═════ Extracted material

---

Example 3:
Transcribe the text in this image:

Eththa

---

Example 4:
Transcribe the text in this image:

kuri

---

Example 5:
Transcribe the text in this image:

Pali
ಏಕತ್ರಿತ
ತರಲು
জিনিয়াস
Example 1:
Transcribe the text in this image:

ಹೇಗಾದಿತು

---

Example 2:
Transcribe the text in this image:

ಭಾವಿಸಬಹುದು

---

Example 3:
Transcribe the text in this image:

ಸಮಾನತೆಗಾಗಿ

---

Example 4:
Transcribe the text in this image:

══════════

- _Work required_: Using the records given above, list every line that includes the word "Example".

- _Your solution_:
Example 3:
Example 4:
Example 5:
Example 1:
Example 2:
Example 3:
Example 4:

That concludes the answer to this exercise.